My interests outside the classroom are at least as diverse as they are inside.  Throughout high school I ran a business selling collectible Nike and Jordan sneakers and have an irrationally large collection of my own shoes in my room. I am a huge sports fan (especially basketball and football), an avid tennis player, and am willing to take on anyone, any time, anywhere in ping-pong.  I'm a big fan of music, from Kendrick Lamar to Frank Sinatra.  I love good food of almost any variety - as my rule of thumb, the unhealthier, the better.  I have a passion for traveling and have been to 5 continents - maybe I can hit all 7 before the Robertson's done with me!  Above all, I love to spend quality time with all of my friends and family.

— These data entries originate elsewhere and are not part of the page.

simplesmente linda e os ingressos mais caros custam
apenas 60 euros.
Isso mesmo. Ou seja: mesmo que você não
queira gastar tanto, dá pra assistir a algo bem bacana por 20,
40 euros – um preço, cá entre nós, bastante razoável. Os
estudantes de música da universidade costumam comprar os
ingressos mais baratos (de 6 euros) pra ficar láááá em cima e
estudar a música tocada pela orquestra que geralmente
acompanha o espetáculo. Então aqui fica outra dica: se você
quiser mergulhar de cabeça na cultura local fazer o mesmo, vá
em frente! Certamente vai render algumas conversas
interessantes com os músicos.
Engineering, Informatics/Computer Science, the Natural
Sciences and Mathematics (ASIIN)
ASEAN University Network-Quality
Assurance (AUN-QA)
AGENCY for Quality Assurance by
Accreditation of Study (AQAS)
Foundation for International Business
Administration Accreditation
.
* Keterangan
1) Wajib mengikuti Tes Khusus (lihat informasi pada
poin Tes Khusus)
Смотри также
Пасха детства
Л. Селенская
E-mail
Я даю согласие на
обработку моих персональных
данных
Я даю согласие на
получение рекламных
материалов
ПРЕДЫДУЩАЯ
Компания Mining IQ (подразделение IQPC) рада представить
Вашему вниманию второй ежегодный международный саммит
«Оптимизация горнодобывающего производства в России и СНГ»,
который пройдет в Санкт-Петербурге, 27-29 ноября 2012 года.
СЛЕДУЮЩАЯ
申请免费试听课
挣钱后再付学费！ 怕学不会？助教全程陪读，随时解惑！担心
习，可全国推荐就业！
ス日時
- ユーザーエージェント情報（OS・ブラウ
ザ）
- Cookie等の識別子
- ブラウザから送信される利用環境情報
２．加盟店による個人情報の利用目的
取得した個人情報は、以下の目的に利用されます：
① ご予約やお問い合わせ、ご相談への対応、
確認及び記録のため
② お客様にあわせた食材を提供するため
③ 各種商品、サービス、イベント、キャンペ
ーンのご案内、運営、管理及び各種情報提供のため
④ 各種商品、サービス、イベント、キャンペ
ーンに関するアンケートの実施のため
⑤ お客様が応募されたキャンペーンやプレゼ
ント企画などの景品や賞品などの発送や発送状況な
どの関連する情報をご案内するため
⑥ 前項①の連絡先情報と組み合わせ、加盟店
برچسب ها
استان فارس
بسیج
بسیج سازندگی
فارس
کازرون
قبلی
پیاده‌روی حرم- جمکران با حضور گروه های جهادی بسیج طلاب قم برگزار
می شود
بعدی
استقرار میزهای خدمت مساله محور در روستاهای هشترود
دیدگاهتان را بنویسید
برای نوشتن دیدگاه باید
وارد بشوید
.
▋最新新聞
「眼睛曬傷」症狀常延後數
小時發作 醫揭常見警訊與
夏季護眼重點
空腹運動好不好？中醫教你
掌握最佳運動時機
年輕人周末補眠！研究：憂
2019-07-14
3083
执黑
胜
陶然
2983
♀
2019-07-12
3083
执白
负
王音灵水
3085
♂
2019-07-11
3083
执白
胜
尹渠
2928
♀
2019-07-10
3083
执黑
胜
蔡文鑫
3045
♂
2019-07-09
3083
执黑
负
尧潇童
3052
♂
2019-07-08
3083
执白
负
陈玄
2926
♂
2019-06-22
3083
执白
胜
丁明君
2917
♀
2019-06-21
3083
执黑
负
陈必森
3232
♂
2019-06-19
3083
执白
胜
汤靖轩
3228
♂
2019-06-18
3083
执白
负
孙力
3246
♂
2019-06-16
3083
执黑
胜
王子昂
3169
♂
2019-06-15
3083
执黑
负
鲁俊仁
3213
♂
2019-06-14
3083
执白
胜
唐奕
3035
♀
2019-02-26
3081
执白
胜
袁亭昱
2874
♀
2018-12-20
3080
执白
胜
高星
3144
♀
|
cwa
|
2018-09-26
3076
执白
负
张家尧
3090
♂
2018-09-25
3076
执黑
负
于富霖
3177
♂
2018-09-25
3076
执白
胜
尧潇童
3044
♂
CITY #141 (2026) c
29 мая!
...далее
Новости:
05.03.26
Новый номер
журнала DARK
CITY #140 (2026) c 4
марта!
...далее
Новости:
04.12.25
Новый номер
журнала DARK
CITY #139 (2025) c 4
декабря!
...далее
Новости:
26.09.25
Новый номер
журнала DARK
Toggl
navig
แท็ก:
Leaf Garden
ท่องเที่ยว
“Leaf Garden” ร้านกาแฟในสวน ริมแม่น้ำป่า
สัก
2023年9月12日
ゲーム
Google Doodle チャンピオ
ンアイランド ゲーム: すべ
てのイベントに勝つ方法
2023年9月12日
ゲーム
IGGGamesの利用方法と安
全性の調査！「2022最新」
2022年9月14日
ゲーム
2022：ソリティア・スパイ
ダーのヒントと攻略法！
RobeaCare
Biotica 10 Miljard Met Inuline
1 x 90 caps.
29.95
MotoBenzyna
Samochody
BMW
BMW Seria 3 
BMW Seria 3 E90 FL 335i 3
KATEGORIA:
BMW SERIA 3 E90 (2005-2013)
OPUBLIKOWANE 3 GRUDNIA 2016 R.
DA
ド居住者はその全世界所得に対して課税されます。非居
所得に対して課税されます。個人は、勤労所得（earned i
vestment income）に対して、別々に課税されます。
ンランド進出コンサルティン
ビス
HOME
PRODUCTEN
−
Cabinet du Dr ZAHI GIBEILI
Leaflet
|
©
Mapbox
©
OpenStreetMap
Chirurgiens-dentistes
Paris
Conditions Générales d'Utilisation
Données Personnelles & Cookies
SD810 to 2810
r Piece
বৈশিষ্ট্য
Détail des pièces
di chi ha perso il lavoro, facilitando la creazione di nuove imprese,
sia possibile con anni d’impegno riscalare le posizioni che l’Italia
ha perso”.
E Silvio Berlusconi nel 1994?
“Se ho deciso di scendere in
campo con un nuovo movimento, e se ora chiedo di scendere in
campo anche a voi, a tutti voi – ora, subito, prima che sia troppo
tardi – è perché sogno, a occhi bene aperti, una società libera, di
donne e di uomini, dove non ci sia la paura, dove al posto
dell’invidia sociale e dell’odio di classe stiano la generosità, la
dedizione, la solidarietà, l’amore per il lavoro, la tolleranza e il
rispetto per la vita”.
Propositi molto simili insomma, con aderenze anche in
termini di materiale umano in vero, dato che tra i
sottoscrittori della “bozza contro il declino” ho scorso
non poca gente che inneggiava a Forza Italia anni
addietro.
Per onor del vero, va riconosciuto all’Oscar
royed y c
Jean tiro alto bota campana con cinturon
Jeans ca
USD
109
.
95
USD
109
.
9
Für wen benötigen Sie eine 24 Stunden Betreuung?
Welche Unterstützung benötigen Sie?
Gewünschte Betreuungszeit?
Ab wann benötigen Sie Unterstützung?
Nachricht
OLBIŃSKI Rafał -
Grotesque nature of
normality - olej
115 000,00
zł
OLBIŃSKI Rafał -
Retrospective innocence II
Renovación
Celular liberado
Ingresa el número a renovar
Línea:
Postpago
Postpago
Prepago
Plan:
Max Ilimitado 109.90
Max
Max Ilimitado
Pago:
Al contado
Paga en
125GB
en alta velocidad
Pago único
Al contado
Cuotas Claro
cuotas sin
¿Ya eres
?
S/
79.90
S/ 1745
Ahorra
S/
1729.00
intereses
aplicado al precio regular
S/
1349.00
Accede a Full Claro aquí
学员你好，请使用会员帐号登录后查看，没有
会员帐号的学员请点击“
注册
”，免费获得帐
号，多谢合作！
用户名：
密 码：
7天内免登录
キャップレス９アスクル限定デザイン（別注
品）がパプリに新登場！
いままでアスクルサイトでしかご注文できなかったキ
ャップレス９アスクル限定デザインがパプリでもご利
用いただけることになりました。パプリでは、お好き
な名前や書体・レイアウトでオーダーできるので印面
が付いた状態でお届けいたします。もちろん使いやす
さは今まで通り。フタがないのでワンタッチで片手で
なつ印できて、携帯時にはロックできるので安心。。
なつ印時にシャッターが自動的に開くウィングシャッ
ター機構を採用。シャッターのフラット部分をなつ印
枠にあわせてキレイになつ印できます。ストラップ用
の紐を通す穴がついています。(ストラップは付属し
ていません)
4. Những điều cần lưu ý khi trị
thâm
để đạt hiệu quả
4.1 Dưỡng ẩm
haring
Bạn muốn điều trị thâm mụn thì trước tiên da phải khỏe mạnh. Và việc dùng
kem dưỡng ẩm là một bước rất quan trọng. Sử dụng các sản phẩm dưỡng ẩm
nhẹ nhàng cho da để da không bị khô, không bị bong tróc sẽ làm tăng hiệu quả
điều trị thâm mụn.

What drew you to the Robertson Program? As with any student currently in or seriously considering the Robertson Scholars Program, I had several great college options to choose from.  At first, it seemed coming to a final decision would be impossible.  At the end of the day, the reason I felt confident choosing the Robertson was because it provides a fundamentally different experience than any other college or scholarship program out there.  Other scholarship programs operate completely differently - they give students a financial incentive and metaphorically cordon them off in their own corner of the university to study in a special program.  However, rather than isolating its students with the sole end goal of filling its students' heads with the most knowledge, the Robertson is fully integrated in its communities: UNC and Duke, the Triangle, and the world.   The Robertson focuses on giving each scholar every opportunity two stellar universities have to offer along with a multitude of program benefits and puts them at the forefront of the aforementioned communities.  It counts on every student to become a true leader while still in college while providing the opportunities for every student to pursue literally any academic or professional interest he or she may have.  Long story short, the Robertson provides me every opportunity to become the best in my field of interest and will mold me into a highly effective leader during my four years.  Plus, I get to be a Tar Heel AND a Blue Devil - what else could I ask for?